Work instructions:
Look through the material below. Copy every line with the string "font" in it.

*** Raw data

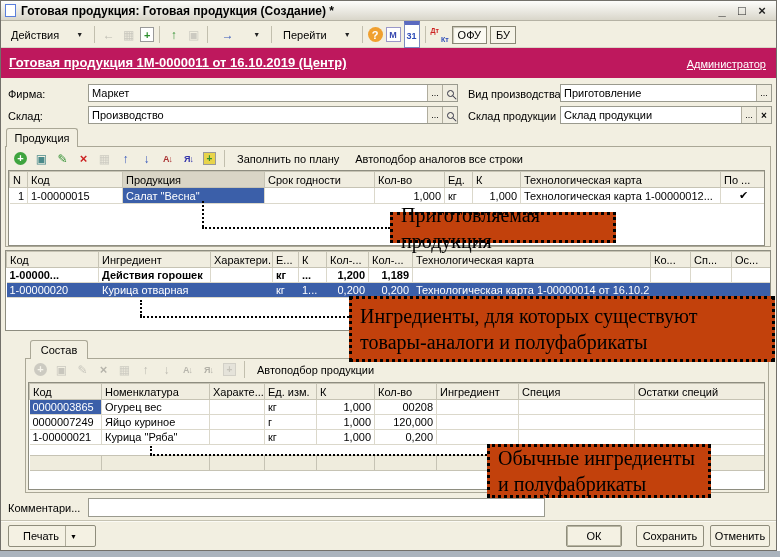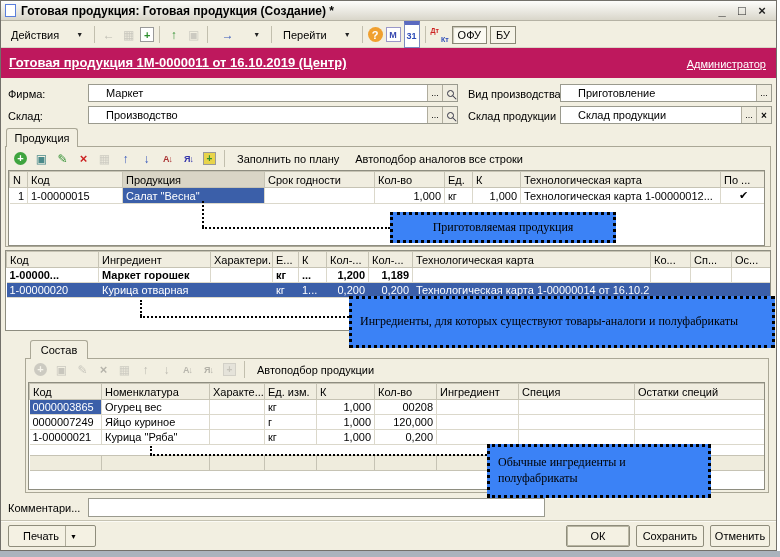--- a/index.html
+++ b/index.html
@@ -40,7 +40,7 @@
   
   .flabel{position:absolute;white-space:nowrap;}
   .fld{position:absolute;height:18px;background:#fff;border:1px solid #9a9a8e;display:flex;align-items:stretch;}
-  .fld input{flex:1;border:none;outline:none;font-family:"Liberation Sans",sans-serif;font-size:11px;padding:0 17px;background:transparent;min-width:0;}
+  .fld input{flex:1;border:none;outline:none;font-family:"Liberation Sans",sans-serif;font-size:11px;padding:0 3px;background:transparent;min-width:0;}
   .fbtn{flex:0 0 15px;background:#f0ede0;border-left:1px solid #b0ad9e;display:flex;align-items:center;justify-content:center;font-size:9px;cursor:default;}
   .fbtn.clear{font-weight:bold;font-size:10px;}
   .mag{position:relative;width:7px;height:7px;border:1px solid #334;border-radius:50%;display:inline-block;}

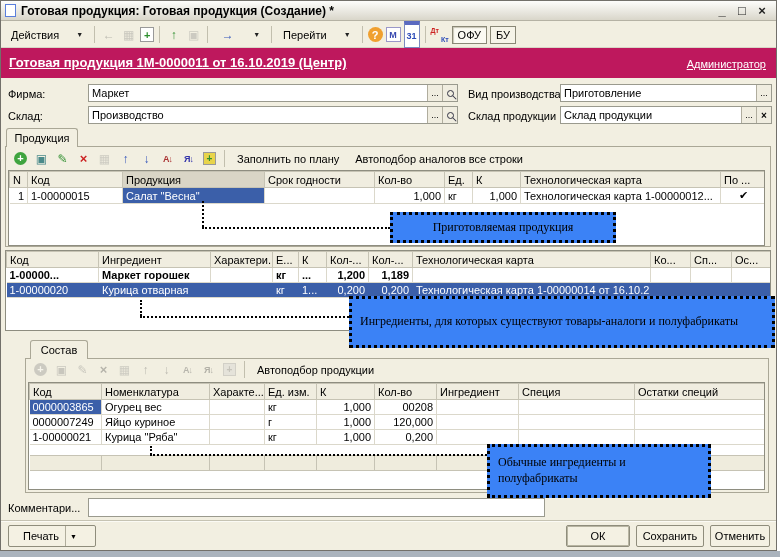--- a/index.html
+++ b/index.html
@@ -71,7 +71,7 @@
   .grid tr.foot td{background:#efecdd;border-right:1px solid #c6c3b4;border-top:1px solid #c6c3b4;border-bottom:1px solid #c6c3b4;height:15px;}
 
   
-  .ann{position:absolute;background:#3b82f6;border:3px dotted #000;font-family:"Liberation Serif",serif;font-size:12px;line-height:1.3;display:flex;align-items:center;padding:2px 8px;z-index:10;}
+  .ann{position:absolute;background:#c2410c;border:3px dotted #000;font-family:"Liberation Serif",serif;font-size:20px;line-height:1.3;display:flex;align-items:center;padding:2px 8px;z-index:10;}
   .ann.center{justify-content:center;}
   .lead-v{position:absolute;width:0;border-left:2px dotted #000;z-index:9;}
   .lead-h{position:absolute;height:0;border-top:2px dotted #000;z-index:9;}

******

Answer space:
-  .fld input{flex:1;border:none;outline:none;font-family:"Liberation Sans",sans-serif;font-size:11px;padding:0 17px;background:transparent;min-width:0;}
+  .fld input{flex:1;border:none;outline:none;font-family:"Liberation Sans",sans-serif;font-size:11px;padding:0 3px;background:transparent;min-width:0;}
   .fbtn{flex:0 0 15px;background:#f0ede0;border-left:1px solid #b0ad9e;display:flex;align-items:center;justify-content:center;font-size:9px;cursor:default;}
   .fbtn.clear{font-weight:bold;font-size:10px;}
-  .ann{position:absolute;background:#3b82f6;border:3px dotted #000;font-family:"Liberation Serif",serif;font-size:12px;line-height:1.3;display:flex;align-items:center;padding:2px 8px;z-index:10;}
+  .ann{position:absolute;background:#c2410c;border:3px dotted #000;font-family:"Liberation Serif",serif;font-size:20px;line-height:1.3;display:flex;align-items:center;padding:2px 8px;z-index:10;}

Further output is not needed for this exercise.